Economopoulos T L, Asvestas P A, Matsopoulos G K
School of Electrical and Computer Engineering, National Technical University of Athens, 9, Iroon Polytechniou str, Zografos, 15780, Athens, Greece.
J Digit Imaging. 2010 Aug;23(4):399-421. doi: 10.1007/s10278-009-9190-z. Epub 2009 Mar 3.
The accurate estimation of point correspondences is often required in a wide variety of medical image-processing applications. Numerous point correspondence methods have been proposed in this field, each exhibiting its own characteristics, strengths, and weaknesses. This paper presents a comprehensive comparison of four automatic methods for allocating corresponding points, namely the template-matching technique, the iterative closest points approach, the correspondence by sensitivity to movement scheme, and the self-organizing maps algorithm. Initially, the four correspondence methods are described focusing on their distinct characteristics and their parameter selection for common comparisons. The performance of the four methods is then qualitatively and quantitatively compared over a total of 132 two-dimensional image pairs divided into eight sets. The sets comprise of pairs of images obtained using controlled geometry protocols (affine and sinusoidal transforms) and pairs of images subject to unknown transformations. The four methods are statistically evaluated pairwise on all image pairs and individually in terms of specific features of merit based on the correspondence accuracy as well as the registration accuracy. After assessing these evaluation criteria for each method, it was deduced that the self-organizing maps approach outperformed in most cases the other three methods in comparison.

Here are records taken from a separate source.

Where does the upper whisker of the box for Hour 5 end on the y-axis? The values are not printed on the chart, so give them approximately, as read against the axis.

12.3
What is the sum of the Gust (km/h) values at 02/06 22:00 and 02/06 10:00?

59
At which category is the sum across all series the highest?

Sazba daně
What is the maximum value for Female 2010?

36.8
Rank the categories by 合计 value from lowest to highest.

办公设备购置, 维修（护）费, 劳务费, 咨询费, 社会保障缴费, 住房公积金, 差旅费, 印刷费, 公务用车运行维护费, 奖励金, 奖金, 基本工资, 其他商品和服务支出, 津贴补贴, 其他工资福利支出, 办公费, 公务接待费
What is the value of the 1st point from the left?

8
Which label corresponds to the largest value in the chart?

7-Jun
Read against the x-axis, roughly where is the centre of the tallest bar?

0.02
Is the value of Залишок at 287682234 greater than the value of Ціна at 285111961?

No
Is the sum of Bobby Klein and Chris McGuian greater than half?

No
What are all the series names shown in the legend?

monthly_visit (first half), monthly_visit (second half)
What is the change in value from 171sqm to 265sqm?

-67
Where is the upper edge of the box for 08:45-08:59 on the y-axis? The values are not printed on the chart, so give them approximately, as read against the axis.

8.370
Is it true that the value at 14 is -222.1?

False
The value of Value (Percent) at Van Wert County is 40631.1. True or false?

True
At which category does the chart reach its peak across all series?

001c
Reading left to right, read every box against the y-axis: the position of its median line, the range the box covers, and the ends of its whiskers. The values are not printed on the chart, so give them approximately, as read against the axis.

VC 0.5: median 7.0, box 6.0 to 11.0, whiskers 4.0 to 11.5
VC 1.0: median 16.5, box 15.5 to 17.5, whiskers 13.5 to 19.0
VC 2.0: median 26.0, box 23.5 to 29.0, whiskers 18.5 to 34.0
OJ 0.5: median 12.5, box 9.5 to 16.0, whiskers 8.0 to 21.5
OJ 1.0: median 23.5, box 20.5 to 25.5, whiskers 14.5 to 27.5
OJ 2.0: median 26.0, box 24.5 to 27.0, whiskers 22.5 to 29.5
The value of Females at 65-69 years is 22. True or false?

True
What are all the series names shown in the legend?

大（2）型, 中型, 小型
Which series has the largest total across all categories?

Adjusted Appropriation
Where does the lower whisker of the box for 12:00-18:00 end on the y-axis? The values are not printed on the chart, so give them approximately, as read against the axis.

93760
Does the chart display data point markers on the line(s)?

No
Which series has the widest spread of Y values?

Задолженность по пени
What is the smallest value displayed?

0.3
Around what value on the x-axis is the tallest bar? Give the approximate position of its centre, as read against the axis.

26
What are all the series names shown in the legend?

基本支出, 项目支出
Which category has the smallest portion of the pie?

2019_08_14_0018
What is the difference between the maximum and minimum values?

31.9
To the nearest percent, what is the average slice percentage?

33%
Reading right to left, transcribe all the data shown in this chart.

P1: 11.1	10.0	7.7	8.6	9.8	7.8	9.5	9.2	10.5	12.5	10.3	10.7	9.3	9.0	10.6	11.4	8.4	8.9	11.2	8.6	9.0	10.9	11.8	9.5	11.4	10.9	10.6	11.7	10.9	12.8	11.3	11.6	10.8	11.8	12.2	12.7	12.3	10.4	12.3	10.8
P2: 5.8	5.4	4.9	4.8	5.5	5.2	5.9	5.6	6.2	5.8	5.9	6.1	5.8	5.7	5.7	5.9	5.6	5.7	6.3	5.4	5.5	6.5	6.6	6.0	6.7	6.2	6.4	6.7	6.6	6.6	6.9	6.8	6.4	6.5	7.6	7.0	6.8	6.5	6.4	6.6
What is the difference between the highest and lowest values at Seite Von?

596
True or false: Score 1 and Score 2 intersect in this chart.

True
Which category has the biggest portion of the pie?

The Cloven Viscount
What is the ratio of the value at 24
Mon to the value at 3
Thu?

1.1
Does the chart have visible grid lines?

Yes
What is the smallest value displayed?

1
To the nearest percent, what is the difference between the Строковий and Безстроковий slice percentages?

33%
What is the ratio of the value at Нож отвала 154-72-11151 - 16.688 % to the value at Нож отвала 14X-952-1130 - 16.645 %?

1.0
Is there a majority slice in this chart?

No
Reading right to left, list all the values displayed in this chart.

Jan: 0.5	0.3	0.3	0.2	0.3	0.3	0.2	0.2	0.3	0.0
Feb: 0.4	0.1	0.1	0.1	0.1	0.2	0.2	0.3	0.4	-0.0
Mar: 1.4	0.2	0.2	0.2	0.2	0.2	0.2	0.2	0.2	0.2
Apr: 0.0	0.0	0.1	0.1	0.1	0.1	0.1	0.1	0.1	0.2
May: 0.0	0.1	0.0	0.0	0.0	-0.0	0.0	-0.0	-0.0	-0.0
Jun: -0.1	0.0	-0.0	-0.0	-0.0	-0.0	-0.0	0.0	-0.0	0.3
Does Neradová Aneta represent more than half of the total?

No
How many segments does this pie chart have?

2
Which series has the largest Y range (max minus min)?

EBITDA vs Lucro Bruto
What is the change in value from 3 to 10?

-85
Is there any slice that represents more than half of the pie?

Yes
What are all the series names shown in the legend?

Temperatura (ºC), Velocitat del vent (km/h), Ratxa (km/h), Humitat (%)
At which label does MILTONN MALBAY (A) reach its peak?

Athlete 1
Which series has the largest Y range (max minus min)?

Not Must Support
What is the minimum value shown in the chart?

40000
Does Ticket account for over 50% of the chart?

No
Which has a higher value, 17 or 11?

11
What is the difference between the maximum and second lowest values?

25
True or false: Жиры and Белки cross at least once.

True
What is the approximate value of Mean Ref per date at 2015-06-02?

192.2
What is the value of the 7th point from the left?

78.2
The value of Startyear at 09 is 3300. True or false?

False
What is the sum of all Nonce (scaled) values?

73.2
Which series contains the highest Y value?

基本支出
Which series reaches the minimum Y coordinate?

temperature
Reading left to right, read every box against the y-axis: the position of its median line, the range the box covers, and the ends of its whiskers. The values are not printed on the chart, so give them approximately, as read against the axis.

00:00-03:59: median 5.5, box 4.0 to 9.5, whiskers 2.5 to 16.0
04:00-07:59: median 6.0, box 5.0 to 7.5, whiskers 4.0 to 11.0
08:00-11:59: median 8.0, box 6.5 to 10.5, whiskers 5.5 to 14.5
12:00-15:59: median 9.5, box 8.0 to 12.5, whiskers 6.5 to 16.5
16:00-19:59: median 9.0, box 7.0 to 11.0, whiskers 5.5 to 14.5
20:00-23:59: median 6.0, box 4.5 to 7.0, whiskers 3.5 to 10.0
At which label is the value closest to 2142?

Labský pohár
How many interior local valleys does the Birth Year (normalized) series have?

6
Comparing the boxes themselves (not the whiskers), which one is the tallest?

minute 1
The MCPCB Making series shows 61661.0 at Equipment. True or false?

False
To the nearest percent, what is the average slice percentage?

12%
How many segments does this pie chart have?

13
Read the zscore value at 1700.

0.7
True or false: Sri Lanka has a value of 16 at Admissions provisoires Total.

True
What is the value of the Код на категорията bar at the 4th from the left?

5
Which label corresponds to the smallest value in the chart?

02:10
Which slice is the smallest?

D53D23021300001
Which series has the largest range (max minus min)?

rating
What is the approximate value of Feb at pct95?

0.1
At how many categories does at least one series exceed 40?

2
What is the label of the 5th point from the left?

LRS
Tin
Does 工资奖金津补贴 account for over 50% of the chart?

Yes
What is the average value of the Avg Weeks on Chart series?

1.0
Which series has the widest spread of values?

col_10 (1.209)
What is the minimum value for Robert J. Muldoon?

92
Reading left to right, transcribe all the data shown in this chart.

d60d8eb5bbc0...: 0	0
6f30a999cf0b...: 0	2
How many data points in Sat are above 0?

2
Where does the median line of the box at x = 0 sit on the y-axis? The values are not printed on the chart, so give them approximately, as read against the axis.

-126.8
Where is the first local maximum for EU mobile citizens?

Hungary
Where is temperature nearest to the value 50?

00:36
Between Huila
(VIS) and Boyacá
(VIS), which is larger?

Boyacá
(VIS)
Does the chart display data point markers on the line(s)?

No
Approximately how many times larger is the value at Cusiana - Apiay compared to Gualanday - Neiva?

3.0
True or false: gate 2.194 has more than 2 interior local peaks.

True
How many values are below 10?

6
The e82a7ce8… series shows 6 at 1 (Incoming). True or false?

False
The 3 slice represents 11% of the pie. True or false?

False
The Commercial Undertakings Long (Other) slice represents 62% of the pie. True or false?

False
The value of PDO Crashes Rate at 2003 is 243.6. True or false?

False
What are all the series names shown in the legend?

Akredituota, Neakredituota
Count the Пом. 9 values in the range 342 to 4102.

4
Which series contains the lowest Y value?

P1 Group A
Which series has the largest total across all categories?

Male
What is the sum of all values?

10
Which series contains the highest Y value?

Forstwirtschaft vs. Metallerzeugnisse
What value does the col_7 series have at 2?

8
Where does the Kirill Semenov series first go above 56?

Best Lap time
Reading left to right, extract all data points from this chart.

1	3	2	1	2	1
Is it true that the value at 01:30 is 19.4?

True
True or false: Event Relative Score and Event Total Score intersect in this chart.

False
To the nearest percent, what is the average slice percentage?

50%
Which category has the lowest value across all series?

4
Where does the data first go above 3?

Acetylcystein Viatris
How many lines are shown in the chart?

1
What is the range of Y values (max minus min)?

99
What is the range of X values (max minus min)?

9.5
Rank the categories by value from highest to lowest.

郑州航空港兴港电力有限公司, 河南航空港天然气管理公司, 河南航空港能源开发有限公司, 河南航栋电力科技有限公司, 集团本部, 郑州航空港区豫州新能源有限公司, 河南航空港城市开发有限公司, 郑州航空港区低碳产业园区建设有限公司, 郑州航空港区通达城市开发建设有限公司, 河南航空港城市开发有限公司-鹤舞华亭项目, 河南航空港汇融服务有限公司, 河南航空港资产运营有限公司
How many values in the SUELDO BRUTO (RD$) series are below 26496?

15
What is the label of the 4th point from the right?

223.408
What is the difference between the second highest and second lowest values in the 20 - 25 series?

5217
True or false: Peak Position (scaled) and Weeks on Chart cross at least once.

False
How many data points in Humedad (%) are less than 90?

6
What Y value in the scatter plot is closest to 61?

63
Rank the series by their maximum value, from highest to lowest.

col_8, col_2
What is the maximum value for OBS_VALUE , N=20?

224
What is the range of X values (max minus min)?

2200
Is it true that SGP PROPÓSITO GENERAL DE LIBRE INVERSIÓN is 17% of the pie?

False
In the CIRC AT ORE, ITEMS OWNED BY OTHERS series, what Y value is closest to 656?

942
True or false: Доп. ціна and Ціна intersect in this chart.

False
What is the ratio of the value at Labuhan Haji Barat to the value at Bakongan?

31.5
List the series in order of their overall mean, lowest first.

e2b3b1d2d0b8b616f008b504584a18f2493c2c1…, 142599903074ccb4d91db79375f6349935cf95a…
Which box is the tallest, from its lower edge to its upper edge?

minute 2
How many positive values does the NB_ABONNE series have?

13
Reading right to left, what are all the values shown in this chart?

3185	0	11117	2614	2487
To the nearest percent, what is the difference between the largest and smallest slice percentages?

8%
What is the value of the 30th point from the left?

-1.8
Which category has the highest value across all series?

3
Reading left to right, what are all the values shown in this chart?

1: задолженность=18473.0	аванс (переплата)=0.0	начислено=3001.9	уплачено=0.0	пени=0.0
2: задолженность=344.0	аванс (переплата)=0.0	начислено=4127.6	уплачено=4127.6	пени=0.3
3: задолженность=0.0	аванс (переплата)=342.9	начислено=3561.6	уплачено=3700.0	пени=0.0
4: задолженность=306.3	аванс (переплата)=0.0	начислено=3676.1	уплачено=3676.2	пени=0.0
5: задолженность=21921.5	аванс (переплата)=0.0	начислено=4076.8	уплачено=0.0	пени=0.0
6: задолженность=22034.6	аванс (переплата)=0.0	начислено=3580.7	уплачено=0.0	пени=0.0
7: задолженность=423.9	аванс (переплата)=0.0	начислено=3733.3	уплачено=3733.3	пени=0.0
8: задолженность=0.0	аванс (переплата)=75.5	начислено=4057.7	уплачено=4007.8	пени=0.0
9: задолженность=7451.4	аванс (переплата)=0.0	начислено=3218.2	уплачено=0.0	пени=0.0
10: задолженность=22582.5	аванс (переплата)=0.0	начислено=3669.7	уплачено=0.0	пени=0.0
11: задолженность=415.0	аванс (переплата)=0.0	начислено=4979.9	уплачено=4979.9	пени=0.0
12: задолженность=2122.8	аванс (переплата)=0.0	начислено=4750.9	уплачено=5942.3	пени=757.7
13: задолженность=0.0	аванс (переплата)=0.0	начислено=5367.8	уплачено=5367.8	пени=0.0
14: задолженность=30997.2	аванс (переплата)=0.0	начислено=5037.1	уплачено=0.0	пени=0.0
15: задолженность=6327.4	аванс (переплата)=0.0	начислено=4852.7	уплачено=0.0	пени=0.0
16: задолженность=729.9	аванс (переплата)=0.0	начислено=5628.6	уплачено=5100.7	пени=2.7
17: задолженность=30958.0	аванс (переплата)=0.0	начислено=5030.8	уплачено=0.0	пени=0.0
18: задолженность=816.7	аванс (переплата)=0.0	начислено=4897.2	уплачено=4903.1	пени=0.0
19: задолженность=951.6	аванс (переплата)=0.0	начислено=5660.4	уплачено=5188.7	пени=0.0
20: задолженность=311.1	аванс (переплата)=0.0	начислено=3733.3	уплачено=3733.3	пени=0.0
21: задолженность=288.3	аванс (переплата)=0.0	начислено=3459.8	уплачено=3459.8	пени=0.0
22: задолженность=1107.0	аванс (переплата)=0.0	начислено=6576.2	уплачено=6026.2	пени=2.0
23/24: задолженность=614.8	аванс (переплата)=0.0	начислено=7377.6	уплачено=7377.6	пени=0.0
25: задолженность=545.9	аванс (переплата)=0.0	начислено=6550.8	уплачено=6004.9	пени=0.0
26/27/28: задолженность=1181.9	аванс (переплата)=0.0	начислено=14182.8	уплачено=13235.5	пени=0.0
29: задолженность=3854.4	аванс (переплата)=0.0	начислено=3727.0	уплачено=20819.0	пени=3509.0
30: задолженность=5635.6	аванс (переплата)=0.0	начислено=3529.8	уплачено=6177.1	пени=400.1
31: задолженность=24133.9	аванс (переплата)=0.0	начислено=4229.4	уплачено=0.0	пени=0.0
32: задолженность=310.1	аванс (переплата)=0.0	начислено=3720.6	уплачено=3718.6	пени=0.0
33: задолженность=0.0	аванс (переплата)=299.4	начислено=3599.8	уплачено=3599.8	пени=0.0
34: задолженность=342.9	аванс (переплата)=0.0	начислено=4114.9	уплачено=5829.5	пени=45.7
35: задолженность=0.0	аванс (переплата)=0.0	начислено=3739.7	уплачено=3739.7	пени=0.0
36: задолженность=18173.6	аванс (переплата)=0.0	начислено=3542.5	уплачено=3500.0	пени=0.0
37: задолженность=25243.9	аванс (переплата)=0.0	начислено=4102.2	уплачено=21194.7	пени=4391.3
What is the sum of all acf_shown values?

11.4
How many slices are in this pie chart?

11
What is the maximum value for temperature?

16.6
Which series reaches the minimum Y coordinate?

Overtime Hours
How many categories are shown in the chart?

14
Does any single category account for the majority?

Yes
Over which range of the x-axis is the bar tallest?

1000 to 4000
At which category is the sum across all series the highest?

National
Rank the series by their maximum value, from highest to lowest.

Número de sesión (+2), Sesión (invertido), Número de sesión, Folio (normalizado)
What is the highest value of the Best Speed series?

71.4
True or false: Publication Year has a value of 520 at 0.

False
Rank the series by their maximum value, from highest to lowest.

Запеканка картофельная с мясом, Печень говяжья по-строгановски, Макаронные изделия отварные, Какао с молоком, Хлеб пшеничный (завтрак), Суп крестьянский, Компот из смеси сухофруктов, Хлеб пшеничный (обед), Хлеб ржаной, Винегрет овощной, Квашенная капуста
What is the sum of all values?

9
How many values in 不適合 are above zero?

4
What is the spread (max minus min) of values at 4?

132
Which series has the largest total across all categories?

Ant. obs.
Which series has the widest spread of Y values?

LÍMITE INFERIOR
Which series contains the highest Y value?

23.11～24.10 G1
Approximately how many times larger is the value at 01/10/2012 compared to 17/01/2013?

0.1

在各种各样的医学图像处理应用中,通常需要精确估计点对应关系。该领域已经提出了许多点对应方法,每种方法都有其自身的特点、优点和缺点。本文对四种自动分配对应点的方法进行了全面比较,即模板匹配技术、迭代最近点方法、基于运动敏感性的对应方法和自组织映射算法。首先,描述这四种对应方法,重点介绍它们的不同特点以及用于共同比较的参数选择。然后,在总共132对二维图像对上对这四种方法的性能进行定性和定量比较,这些图像对分为八组。这些组包括使用受控几何协议(仿射和正弦变换)获得的图像对以及经历未知变换的图像对。基于对应精度和配准精度,对所有图像对两两进行统计评估,并根据特定的优点特征对这四种方法进行单独评估。在评估每种方法的这些评估标准后,得出结论:自组织映射方法在大多数情况下比其他三种方法表现更好。